Austin, Texas – Austin police are looking for vandals placing racist stickers on some businesses.
The “Exclusively for White People” stickers were found on several storefronts in east Austin. They also include the city of Austin's logo and say there is a “Maximum of 5 Colored Customers.”
The stickers started appearing between midnight Tuesday and early Wednesday.
“It was kind of at first off putting. I didn't know if it was a sign from the city or what it was exactly,” said April Jensen, who had a sticker posted in front of her business.
Austin Mayor Steve Adler called them appalling and an offensive display of ignorance.
People in the neighborhood are wondering if the stickers are a prank or a form of protest.
“If somebody wanted to make a point this would be the perfect way to do it. But I think also the consequences are too great for pranks in this city and this country. There's too much tension,” said Nelson Linder, president of the Austin NAACP.
There is no surveillance video from any of the businesses that were targeted.
Among the businesses tagged with the stamps – presumably some kind of ironic protest against gentrification – were the Rare Trends clothing store, El Chilito Tacos y Café, Windmill Bicycles, and Sugar Mama's Bakeshop.
In addition to the declaration "exclusively for WHITE PEOPLE," the signs supposedly limit "a maximum of 5 colored customers" and allow only "colored BOH [back of house] staff accepted."
Austin is one of the fastest-growing cities in the U.S. and is confronting increasing questions about economic and racial segregation as real estate prices skyrocket around its urban core.
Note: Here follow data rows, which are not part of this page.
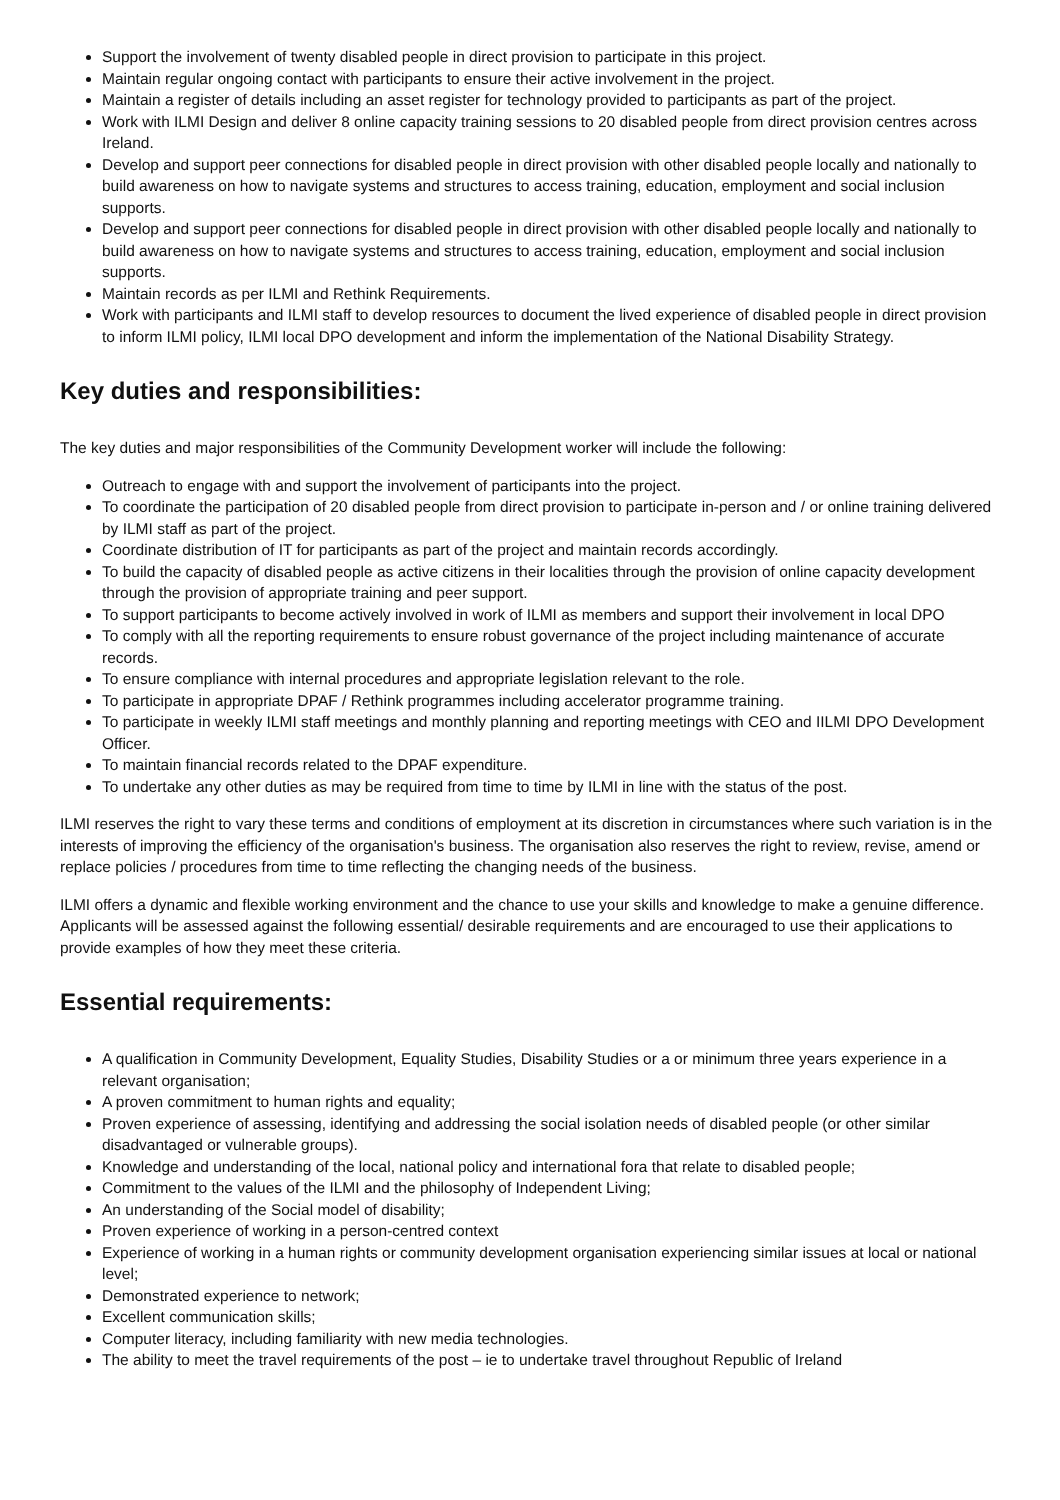Support the involvement of twenty disabled people in direct provision to participate in this project.
Maintain regular ongoing contact with participants to ensure their active involvement in the project.
Maintain a register of details including an asset register for technology provided to participants as part of the project.
Work with ILMI Design and deliver 8 online capacity training sessions to 20 disabled people from direct provision centres across Ireland.
Develop and support peer connections for disabled people in direct provision with other disabled people locally and nationally to build awareness on how to navigate systems and structures to access training, education, employment and social inclusion supports.
Develop and support peer connections for disabled people in direct provision with other disabled people locally and nationally to build awareness on how to navigate systems and structures to access training, education, employment and social inclusion supports.
Maintain records as per ILMI and Rethink Requirements.
Work with participants and ILMI staff to develop resources to document the lived experience of disabled people in direct provision to inform ILMI policy, ILMI local DPO development and inform the implementation of the National Disability Strategy.
Key duties and responsibilities:
The key duties and major responsibilities of the Community Development worker will include the following:
Outreach to engage with and support the involvement of participants into the project.
To coordinate the participation of 20 disabled people from direct provision to participate in-person and / or online training delivered by ILMI staff as part of the project.
Coordinate distribution of IT for participants as part of the project and maintain records accordingly.
To build the capacity of disabled people as active citizens in their localities through the provision of online capacity development through the provision of appropriate training and peer support.
To support participants to become actively involved in work of ILMI as members and support their involvement in local DPO
To comply with all the reporting requirements to ensure robust governance of the project including maintenance of accurate records.
To ensure compliance with internal procedures and appropriate legislation relevant to the role.
To participate in appropriate DPAF / Rethink programmes including accelerator programme training.
To participate in weekly ILMI staff meetings and monthly planning and reporting meetings with CEO and IILMI DPO Development Officer.
To maintain financial records related to the DPAF expenditure.
To undertake any other duties as may be required from time to time by ILMI in line with the status of the post.
ILMI reserves the right to vary these terms and conditions of employment at its discretion in circumstances where such variation is in the interests of improving the efficiency of the organisation's business. The organisation also reserves the right to review, revise, amend or replace policies / procedures from time to time reflecting the changing needs of the business.
ILMI offers a dynamic and flexible working environment and the chance to use your skills and knowledge to make a genuine difference. Applicants will be assessed against the following essential/ desirable requirements and are encouraged to use their applications to provide examples of how they meet these criteria.
Essential requirements:
A qualification in Community Development, Equality Studies, Disability Studies or a or minimum three years experience in a relevant organisation;
A proven commitment to human rights and equality;
Proven experience of assessing, identifying and addressing the social isolation needs of disabled people (or other similar disadvantaged or vulnerable groups).
Knowledge and understanding of the local, national policy and international fora that relate to disabled people;
Commitment to the values of the ILMI and the philosophy of Independent Living;
An understanding of the Social model of disability;
Proven experience of working in a person-centred context
Experience of working in a human rights or community development organisation experiencing similar issues at local or national level;
Demonstrated experience to network;
Excellent communication skills;
Computer literacy, including familiarity with new media technologies.
The ability to meet the travel requirements of the post – ie to undertake travel throughout Republic of Ireland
Raul Alvarez, board president for the East Austin Conservancy, said the stickers are likely in response to gentrification in the area on Austin's east side.
"I certainly share the concerns about the history and culture and affordability that's being lost because of the rapid development, but our organization tends to focus on what it is we can do to preserve what makes East Austin unique and not focus on strategies that divide the community," he told the Austin American-Statesman newspaper.
Several business owners and employees said the stickers unnerved them.
April Jensen, who works at the Sugar Mama's Bakeshop, told the newspaper "it kind of hurt" when she read the sticker.
"I don't really understand the message behind it," said Jensen, who is African-American. "All types of customers come in here."
Bryce Bencivengo, spokesman for the city of Austin, tells the San Antonio Express-News that city officials along with the Austin police are investigating the stickers' origin.
Nelson Linder, president of Austin NAACP, called the stickers "absolutely stupid."
The Associated Press contributed to this report.